À l’inverse, le secteur tertiaire, avec 258.000 créations d’emplois, et le BTP, avec 57.000, tirent la croissance de l’emploi. Une tendance qui, selon Taghzouti, mérite d’être soulignée.

Jeunes, femmes et diplômés  sont les plus touchés par le chômage
Malgré la création d’emplois, le chômage reste un défi majeur. Le taux de chômage national a légèrement augmenté, passant de 13,5% à 13,6%, dépassant largement les niveaux pré-Covid. Cette situation, comme le note Taghzouti, est aggravée par la croissance de la population active, qui a progressé de 43,2% à 43,6%.

Le déséquilibre entre l’offre et la demande d’emploi est donc un facteur déterminant dans la persistance du chômage. De plus, certains groupes démographiques sont particulièrement touchés, notamment les jeunes de 15 à 24 ans (39,5% de chômage), les femmes (20,8%) et les diplômés (19,8%).

Décalage formation-emploi : un défi structurel
De son côté, El-Mahi Toufik, économiste et enseignant chercheur à la FSJES-FES, a précisé que les chiffres du HCP soulignent l’urgence d’adapter le système éducatif aux besoins du marché du travail. Pour lui, l’inadéquation entre formation et emploi est en effet un problème structurel au Maroc.

El-Mahi pointe du doigt le manque d’orientation des étudiants, l’approche théorique privilégiée par le système éducatif et la faible valorisation des filières professionnelles. Ces facteurs contribuent à la difficulté d’insertion des jeunes diplômés sur le marché du travail.

Pour remédier à cette situation, il propose plusieurs solutions, notamment l’amélioration de l’orientation des étudiants, l’intégration de compétences pratiques dans les programmes d’études, le renforcement des partenariats entre les établissements d’enseignement et les entreprises, et la promotion de l’entrepreneuriat.

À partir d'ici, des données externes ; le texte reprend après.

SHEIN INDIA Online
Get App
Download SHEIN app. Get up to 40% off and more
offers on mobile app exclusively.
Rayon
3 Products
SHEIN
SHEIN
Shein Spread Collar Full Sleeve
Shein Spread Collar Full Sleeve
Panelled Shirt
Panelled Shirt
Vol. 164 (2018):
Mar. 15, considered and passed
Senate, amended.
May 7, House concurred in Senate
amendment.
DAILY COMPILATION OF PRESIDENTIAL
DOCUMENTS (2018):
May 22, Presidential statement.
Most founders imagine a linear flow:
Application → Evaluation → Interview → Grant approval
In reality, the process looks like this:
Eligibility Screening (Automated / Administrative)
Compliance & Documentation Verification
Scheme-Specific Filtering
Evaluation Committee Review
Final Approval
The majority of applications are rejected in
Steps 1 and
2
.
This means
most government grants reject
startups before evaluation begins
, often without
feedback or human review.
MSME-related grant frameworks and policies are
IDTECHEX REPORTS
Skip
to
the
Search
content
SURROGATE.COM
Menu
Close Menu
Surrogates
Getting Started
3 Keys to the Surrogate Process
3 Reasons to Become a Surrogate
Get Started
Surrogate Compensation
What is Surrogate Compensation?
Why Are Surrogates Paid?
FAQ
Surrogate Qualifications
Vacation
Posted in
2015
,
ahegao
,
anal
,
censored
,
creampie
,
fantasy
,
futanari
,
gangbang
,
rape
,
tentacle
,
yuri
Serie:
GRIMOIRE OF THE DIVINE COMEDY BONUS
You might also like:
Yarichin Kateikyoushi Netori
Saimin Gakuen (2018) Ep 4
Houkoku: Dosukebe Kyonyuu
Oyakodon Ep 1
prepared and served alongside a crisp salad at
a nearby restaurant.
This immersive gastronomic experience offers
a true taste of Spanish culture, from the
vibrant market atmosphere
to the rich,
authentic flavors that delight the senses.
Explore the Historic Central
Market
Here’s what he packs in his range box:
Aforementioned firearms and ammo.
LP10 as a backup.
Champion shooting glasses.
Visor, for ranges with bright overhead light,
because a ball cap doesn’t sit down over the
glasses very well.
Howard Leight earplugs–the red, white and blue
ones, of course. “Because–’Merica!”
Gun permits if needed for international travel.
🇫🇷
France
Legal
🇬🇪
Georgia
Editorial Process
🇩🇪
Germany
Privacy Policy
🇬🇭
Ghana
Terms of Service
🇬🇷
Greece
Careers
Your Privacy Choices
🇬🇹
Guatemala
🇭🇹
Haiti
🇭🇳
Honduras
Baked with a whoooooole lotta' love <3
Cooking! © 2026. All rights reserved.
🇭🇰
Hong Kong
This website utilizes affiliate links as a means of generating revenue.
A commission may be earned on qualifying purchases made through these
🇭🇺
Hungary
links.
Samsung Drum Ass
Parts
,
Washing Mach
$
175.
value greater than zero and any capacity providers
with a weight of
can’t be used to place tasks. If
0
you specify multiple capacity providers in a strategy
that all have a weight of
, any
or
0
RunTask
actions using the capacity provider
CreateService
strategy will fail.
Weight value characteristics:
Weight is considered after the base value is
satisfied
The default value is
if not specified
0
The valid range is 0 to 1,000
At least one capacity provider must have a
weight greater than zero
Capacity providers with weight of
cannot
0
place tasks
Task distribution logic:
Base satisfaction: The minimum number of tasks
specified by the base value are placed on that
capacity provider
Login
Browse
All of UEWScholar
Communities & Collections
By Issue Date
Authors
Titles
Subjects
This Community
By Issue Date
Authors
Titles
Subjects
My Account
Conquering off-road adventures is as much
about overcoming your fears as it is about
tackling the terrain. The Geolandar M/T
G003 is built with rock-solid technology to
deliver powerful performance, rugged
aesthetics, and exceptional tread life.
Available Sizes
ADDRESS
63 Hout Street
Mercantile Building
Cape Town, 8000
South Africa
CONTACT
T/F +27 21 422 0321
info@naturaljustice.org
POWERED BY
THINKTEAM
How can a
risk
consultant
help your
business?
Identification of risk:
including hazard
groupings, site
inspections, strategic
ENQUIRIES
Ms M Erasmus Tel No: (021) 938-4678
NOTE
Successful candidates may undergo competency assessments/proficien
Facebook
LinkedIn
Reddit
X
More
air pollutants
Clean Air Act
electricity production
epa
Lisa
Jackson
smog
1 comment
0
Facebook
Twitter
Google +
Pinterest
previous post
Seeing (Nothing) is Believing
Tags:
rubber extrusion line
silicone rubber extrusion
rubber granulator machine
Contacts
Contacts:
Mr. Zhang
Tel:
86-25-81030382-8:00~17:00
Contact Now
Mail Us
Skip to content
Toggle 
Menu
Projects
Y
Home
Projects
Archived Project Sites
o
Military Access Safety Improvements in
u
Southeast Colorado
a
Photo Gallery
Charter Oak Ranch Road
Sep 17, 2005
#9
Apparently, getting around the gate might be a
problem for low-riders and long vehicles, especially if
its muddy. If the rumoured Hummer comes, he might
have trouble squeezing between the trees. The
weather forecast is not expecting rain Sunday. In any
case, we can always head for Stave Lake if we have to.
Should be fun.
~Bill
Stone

Sous-emploi : la précarité s’accentue
Le sous-emploi, autre indicateur préoccupant, a également augmenté, passant de 9,6% à 10% au niveau national. Ce phénomène, qui touche 1,06 million de personnes, témoigne de la précarité de l’emploi et de la difficulté à trouver un travail correspondant aux qualifications et aux aspirations des individus.

Dans ce cadre, Taghzouti insiste sur la nécessité d’une approche coordonnée pour s’attaquer aux problèmes du marché du travail. Il appelle à la création d’une cellule de coordination regroupant les différents acteurs, notamment les bailleurs de fonds, les ministères de l’Éducation et de l’Enseignement supérieur, et les agences de placement, afin d’harmoniser les actions et d’optimiser l’impact des politiques publiques. Il préconise également la diversification des acteurs intermédiaires pour faciliter l’insertion professionnelle.

Taghzouti souligne également l’importance du contexte international et l’impact des événements extérieurs sur l’économie marocaine, et, par conséquent, sur le marché du travail. Il rappelle que le Maroc, en tant qu’économie intégrée dans le système mondial, est exposé aux fluctuations et aux crises internationales, comme l’illustrent les conséquences de la guerre en Ukraine.

Généralement, le rapport du HCP sur le marché du travail au troisième trimestre 2024 révèle une amélioration timide de la situation, mais les défis structurels demeurent importants. Le chômage, le sous-emploi et l’inadéquation entre formation et emploi nécessitent des actions concertées et une vision à long terme pour construire un marché du travail plus dynamique et inclusif.